Sehr wichtiges Thema und tolle Musikauswahl!
Also ich war ja mal als Teil meiner Reise volunteeren in Vietnam wo ich geplant hatte für 10 Tage gegen Unterkunft und 50€ an Workaway in einem Sprachcafé mit Leuten Englisch zu reden und in Englischkursen mitzuhelfen. (Rückblickend ist mir das natürlich auch peinlich auch wenn es nicht so schlimm war wie in dieser reportage) 2 Tage nachdem ich angekommen bin wurde der Laden hochgenommen weil die uns unerlaubt beschäftigt haben und wir nicht ordentlich gemeldet waren.
Stell dir vor ein verpflichtendes soziales Jahr das ordentlich mit sinnvoller Arbeit für die allgemeinheit organisiert wird und dann ein halbes Jahr Reise mit Budget vom staat für alle Jugendlichen. Würde unsere städte schöner sauberer und sicherer machen als irgendwelche Unternehmen zu bezahlen
Wirklich interessant. Das eröffnet einen anderen Blickwinkel. Interessante Diskussion.
Ich war genau dort, in genau dieser Schule für 11 Wochen. Ich glaube über einen anderen Anbieter. Aber ich fühlte mich genauso unnötig und alle Freiwilligen, die teilweise auch in anderen Schulen waren, haben sich genauso gefühlt. Wir waren richtig verärgert, haben dann versucht uns anders einzubringen. Die Schule zu streichen oder Essen für die Pausen zu besorgen vom Geld der Organisation.
Wie kommt man den auf die Idee für Kostenlose Arbeit selbst Geld zu bezahlen?

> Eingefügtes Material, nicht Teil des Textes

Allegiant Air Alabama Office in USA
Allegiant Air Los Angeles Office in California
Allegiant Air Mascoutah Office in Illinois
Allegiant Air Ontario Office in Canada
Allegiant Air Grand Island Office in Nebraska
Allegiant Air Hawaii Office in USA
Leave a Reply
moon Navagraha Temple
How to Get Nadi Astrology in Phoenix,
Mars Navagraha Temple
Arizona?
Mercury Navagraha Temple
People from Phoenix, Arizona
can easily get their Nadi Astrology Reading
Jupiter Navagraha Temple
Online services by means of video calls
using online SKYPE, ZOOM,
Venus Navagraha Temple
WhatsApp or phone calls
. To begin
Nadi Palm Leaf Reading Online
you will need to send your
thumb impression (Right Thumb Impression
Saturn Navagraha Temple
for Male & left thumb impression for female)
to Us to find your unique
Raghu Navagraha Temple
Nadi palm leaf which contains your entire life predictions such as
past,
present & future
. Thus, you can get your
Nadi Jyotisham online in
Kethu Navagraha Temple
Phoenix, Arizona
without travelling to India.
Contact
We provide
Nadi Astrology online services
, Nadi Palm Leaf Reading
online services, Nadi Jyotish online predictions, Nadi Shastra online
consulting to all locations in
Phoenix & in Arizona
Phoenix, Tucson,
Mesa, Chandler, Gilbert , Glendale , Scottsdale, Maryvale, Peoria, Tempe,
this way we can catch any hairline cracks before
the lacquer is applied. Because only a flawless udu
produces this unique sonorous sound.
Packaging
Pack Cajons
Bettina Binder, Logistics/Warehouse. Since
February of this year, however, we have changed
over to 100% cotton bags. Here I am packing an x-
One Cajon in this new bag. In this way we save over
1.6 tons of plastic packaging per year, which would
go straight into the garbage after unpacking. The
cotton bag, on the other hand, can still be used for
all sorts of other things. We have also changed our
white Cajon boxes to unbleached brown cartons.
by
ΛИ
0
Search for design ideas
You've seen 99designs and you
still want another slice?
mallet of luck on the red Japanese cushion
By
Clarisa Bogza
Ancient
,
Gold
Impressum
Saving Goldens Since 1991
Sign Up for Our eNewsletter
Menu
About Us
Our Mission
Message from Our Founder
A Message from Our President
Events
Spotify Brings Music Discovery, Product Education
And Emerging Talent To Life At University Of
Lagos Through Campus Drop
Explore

Das habe ich ja noch nie gehört. Ich dachte an wwoof oder so
Vorschlag für alle, die "Urlaub mit Sinn" machen wollen: Wenn ihr bereit seid 1000 € zu bezahlen, macht einfach Urlaub für 500 € und spendet die restlichen 500 €
Also derzeit befinde ich mich in Tansania für ein FÖJ von Weltwärts und mein normaler Arbeitstag ist Rumsitzen und mit meinen Kollegen quatschen, aber etwas produktives zu machen das habe ich in den letzten monaten nicht wirklich erlebt. Ich glaube das Freiwilligendienste im Allgemeinen nochmal überdacht werden müssen, da ich meine zeit vorort eher als Erlebnis wahrgenommen habe, statt etwas zu verändern.
Man kann auch einfach in der Tafel helfen oder im Altenheim oder als Sozialarbeiter Hilfen .
Aber hey Hauptsache das Instagram Bild ist im kontext White Savior XD.
So ein geheuchelter Müll
Ich wollte unbedingt etwas Sinnstiftendes im Ausland machen. Nach eingehender Recherche habe ich es aber sein lassen. Der durchdringende White-Saviour-Complex war für mich persönlich nicht verantwortbar.